Il presidente di Amnesty International TurchiaTaner Kilic, è stato fermato martedì 6 giugno a Smirne insieme ad altri 22 avvocati, tutti accusati di far parte del movimento golpista di Fethullah Gülen, l’imam accusato da Recep Tayyip Erdogan di aver ideato il fallito colpo di stato del 15 luglio 2016.  Kilic, fra l’altro, era stato l’avvocato del giornalista Gabriele Del Grande durante la sua detenzione. Nei giorni scorsi sono stati fermati con la stessa accusa anche 47 dipendenti ministeriali. Si inasprisce, intanto, la crisi diplomatica con la Germania: Berlino ha annunciato il ritiro dei suoi soldati dalla base aerea di Incirlik, dopo mesi di braccio di ferro diplomatico fra i due Paesi.

Il mandato emesso nei confronti di Kilic fa riferimento a un’indagine su presunti membri della cosiddetta “organizzazione terroristica di Fethullah Gülen” ma non è neanche chiaro se Kilic sia sospettato di avere tali legami. Al momento il suo fermo non pare collegato avere per obiettivo l’associazione umanitaria: il presidente dell’associazione è stato fermato nella sua abitazione alle 6.30 del mattino, sia la casa che lo studio sono stati perquisiti. Attualmente si trova in una stazione di polizia del quartiere di Yesilyurt.

Kilic ha fatto parte del direttivo di Amnesty International Turchia a partire dal 2002 ed è stato eletto presidente nel 2014. “Il fatto che la purga successiva al tentato colpo di stato abbia raggiunto persino il presidente di Amnesty dimostra fino a che punto il governo turco sia arrivato”, ha dichiarato Salil Shetty, segretario generale dell’organizzazione. “In assenza di ogni credibile e ammissibile prova del loro coinvolgimento in reati riconosciuti dal diritto internazionale, chiediamo alle autorità turche di rilasciare immediatamente Kilic e gli altri 22 avvocati e di annullare ogni accusa nei loro confronti”, ha aggiunto Shetty, che ha lanciato un appello anche via Twitter.

A quasi un anno di distanza dal tentato colpo di stato gli arresti continuano, colpendo anche gli ambienti ministeriali: il 6 giugno il procuratore capo di Ankara ha spiccato anche i mandati d’arresto per 47 funzionari governativi30 del ministero dell’Istruzione e 17 di quello dei Trasporti, accusati di legami con la rete dell’imam Fetullah Gulen, secondo quanto riportato dall’agenzia di stampa Anadolu.
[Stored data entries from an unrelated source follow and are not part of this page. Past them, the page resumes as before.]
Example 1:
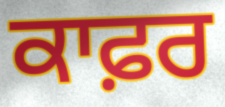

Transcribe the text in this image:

ਕਾਫ਼ਰ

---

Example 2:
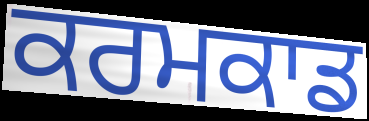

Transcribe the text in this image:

ਕਰਮਕਾਡ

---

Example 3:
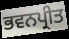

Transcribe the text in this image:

ਭਵਨਪ੍ਰੀਤ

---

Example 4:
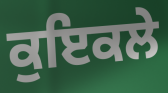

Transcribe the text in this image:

ਕੁਇਕਲੇ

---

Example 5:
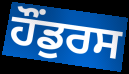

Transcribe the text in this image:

ਹੌਂਡੁਰਸ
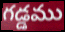
గడ్డము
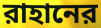
রাহানের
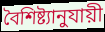
বৈশিষ্ট্যানুযায়ী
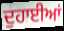
ਦੁਹਾਈਆਂ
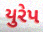
યુરેપ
Il giorno prima il ministero dell’Interno aveva emesso un ordine di revoca della cittadinanza nei confronti di 130 ricercati se non si costituiranno entro 3 mesi: tra questi anche l’imam accusato di essere la mente dietro al golpe.
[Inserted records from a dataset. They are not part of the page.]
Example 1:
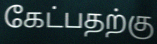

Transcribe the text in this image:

கேட்பதற்கு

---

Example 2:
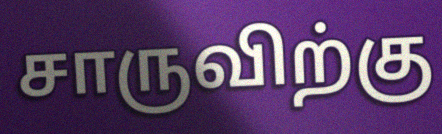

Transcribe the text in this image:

சாருவிற்கு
Il ministro della Giustizia di Ankara, Bekir Bozdag, dichiara che la perdita della cittadinanza non costituisce un ostacolo alla sua estradizione in Turchia dagli Usa, dove Gulen è in esilio volontario dal 1999. Le purghe hanno causato l’incarcerazione di decine di migliaia di persone (di cui non esiste una stima certa) tra cui avvocati, professori, agenti di borsa e giornalisti, fra cui il capo del sito web di opposizione Cumhuriyet. A fine aprile, in un’unica retata, furono arrestate mille persone in 72 province.
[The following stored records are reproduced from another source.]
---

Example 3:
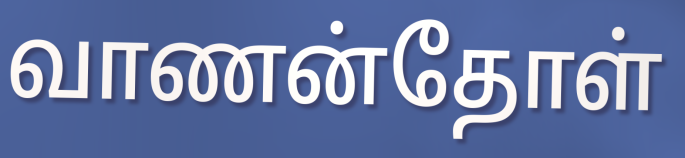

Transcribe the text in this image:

வாணன்தோள்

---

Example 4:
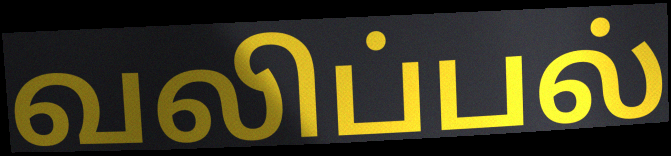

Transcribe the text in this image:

வலிப்பல்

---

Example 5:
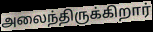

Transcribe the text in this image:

அலைந்திருக்கிறார்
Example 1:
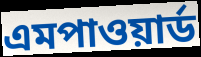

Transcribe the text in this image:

এমপাওয়ার্ড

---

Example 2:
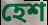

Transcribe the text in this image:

হেশ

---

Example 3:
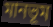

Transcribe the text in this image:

মানভূম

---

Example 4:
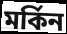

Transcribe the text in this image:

মর্কিন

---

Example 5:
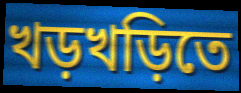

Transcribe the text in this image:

খড়খড়িতে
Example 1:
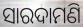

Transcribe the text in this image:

ସାରଦାମଣି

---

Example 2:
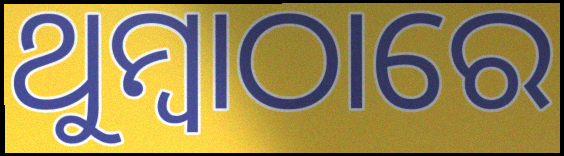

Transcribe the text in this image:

ଥୁମ୍ବାଠାରେ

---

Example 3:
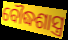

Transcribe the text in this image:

ବୌଦ୍ଧଶାସ୍ତ୍ର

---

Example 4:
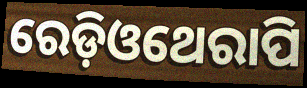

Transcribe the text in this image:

ରେଡ଼ିଓଥେରାପି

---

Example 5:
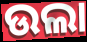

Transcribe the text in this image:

ଉଲା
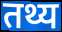
तथ्य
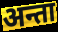
अन्ता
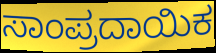
ಸಾಂಪ್ರದಾಯಿಕ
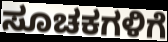
ಸೂಚಕಗಳಿಗೆ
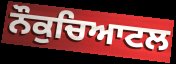
ਨੌਕੁਚਿਆਟਲ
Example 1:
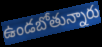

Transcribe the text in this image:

ఉండబోతున్నారు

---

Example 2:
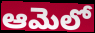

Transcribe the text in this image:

ఆమెలో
Nel frattempo arriva la decisione della Germania di ritirare il proprio contingente dalla base di Incirlik: da mesi i rapporti diplomatici tra i due Paesi erano tesi. Ankara aveva infatti negato l’autorizzazione di deputati del Bundestag, la Camera dei deputati tedesca, di far visita ai militari tedeschi di stanza da anni nella base aerea di Incirlik. Una decisione bollata come “inaccettabile” da Berlino, che infatti oggi ha annunciato il ritiro dei suoi uomini dalla base turca, considerata strategica per la sua posizione nella lotta contro il Califfato Islamico.